So when I saw that her newest book, Unnatural Deeds, was on Net Galley (way back in June), I jumped for the chance to read it early.*
* This post was actually written way back in June
Cyn Balog’s Unnatural Deeds
Sourcefire Books, 2016
What It’s About:
Vic is an outcast. A “new kid” at St. Ann’s high school, she prefers to keep to herself. She blames the anxiety that becomes overwhelming. But when a new student comes gliding into the school — Z — Vic wants nothing more than to be noticed, especially by him. And boy, does Z notice her.
Z strikes up a friendship with Vic, which she almost begins to obsess over. (Opinion: That’s natural, since Vic has been so alone for so long.) As Vic and Z bond, Vic’s relationship with her boyfriend and next-door-neighbor, Andrew, suffers. She pulls away from Andrew, wanting more than what he can give her. (You see, Andrew can’t leave the house due to stifling agoraphobia.)

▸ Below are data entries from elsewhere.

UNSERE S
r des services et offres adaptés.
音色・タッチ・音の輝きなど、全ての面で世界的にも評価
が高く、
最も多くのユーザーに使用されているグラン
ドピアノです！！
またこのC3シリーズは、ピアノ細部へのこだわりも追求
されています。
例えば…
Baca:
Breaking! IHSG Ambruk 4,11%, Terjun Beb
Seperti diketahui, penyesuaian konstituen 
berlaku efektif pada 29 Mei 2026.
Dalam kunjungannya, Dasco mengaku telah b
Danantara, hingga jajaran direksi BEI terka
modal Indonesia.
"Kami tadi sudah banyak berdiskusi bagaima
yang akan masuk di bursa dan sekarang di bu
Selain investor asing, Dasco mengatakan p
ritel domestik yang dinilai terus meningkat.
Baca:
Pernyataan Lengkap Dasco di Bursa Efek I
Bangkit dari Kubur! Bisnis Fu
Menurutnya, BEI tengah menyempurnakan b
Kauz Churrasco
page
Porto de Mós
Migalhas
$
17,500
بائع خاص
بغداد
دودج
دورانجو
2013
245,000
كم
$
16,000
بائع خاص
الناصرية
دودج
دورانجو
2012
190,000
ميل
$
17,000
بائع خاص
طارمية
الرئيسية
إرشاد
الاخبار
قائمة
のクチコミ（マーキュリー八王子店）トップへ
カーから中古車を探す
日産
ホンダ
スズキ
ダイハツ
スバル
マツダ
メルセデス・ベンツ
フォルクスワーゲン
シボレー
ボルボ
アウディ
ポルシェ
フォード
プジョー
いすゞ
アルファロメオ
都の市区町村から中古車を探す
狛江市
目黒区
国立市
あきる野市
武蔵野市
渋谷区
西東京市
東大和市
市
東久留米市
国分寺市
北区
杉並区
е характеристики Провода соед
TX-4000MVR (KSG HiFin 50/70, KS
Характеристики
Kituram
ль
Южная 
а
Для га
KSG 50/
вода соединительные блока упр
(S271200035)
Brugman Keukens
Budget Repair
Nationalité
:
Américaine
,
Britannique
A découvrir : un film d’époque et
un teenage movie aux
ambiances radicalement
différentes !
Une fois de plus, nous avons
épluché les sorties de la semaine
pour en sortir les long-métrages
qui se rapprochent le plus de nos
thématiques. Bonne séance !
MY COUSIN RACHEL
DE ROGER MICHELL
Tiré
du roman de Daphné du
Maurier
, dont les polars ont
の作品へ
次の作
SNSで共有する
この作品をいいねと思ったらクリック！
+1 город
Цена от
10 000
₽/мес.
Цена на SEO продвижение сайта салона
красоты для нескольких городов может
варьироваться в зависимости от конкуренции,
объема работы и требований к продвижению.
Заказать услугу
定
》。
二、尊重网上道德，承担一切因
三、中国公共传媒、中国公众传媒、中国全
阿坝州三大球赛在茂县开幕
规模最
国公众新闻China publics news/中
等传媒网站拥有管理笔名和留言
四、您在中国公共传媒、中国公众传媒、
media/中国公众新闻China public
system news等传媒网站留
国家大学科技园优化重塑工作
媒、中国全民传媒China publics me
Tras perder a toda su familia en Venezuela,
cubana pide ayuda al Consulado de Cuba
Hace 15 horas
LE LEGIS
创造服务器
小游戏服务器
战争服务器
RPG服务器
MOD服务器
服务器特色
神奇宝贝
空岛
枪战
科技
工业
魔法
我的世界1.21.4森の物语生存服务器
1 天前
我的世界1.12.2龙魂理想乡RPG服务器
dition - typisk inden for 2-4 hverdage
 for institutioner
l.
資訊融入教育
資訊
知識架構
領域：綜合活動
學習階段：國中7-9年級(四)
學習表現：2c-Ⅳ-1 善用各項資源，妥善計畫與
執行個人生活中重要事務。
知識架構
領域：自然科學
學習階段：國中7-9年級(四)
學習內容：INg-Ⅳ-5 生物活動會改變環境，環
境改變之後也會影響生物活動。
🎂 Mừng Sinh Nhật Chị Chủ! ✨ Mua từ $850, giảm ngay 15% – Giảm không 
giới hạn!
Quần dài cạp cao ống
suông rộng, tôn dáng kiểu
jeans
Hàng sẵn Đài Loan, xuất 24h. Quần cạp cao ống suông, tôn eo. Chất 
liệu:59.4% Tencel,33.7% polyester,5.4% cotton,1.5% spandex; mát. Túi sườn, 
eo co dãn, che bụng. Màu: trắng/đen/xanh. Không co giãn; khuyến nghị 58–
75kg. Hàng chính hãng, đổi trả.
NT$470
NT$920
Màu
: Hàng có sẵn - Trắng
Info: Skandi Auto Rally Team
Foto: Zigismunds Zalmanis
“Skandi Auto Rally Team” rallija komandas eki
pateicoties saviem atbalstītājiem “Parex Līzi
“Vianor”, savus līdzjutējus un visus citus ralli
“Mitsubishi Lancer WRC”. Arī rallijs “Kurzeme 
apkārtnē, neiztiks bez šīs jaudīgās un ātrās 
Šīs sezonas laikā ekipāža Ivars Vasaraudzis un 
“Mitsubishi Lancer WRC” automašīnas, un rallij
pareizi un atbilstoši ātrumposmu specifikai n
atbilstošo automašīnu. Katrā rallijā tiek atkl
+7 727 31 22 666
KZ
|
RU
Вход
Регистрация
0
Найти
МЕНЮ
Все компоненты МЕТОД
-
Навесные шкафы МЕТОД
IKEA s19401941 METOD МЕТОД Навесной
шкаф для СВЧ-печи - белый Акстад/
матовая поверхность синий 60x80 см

Vic starts to blossom under Z’s friendship. She begins to exercise and even auditions for the school play, Macbeth, where she stars as Lady Macbeth. But, it’s not all is happily-ever-after. You see, there was a murder in the small town of Duchess, Maine. And the novel opens with Vic laying in a ditch on the side of the broken, broken and bruised. Vic is voice-recording a story to Andrew, apologizing for what she’s done to him.
Balog starts each chapter with a newspaper clip, an interview with one of the minor characters and a police officer, and text messages. But Balog doesn’t give the reader any hint of what really happens through these snippets, which leaves the reader with a major twist ending! (No spoilers here…but maybe after the cut.)
What I Thought:
At first, I wasn’t sure about the way the story was being told – with Vic telling Andrew the story, starting with her first meeting Z and then how everything became uncontrollable from that. But as I continued reading, the flow really worked. It allowed the first person POV and Vic’s perspective, in particular, and gave it purpose. It wasn’t quite like a letter, but it helped for Vic to have someone to talk to.
I did enjoy the chapters starting with little snippets of what happened in Duchess. It was enough to give purpose to the story Vic was telling, but it never was too much that I guessed what was coming at the end.
The Characters: I liked Z. I don’t know what it was about him, but something drew me to him as a character. Maybe it was because we saw Z from Vic’s perspective, but he was charming and wrapped in a ball of mystery. But at the same time, I was angry at him when he was ignoring Vic and hanging out with Parker, the Queen Bee.
The more Vic (and therefore the reader) learns about Z, the more sympathetic he becomes to the reader. And you just want to hug him.
Andrew was an interesting character. He’s set up as Vic’s boyfriend. He’s safe for her, as they’ve known each other since they were seven (nearly 10 years). He doesn’t leave the house due to crippling agorophobia. And he understands Vic. Again, he’s sympathetic because of his relationship with his step-father, who abuses him. Like Z, there’s something mysterious about him. (Which leads to one of the big twists at the end…)
Now, for Vic. Vic is understandable. And when you finally reach the end of the novel, after the climax of plot, she becomes even more understandable. She’s lonely, but yearns to have more. So you can almost understand why she clings to Z and his attention. I don’t want to say too much about her, because it’s part of the plot.
The Plot: OK, so I’m going to be honest. I wasn’t really sure what the main plot was here, until I reached the climax of the plot. I just went along for the ride because I knew there had to be something special about the plot, I just had no idea what. And man, was I freaking thrown for a loop!
In fact, when I finally got to the end, this is how I felt:
— Ashley Supinski (@ashleysupinski) June 21, 2016
But it was a good “Dammit.” Satisfying.
I don’t want to spoil you, because the ending is really what makes this novel amaze-balls. I didn’t see it coming and I liked that. I had convinced myself that something else was going to happen at the end to bring about the idea of murder and Vic being so hurt. I was so glad I was wrong. (Because my thoughts were predictable.)
Narratively, there’s a flow of plot progression. It’s really smooth and easy to read. I found myself wanting to keep reading to know what would happen next. I was intrigued and engrossed all at once.
Honestly, I’d recommend this book based purely on the fact that the ending was so amazing.
Setting: I love that it was set in Maine, home of Stephen King. The novel was definitely reminiscent of something King might write, if he toned down the horror and wrote for young adults.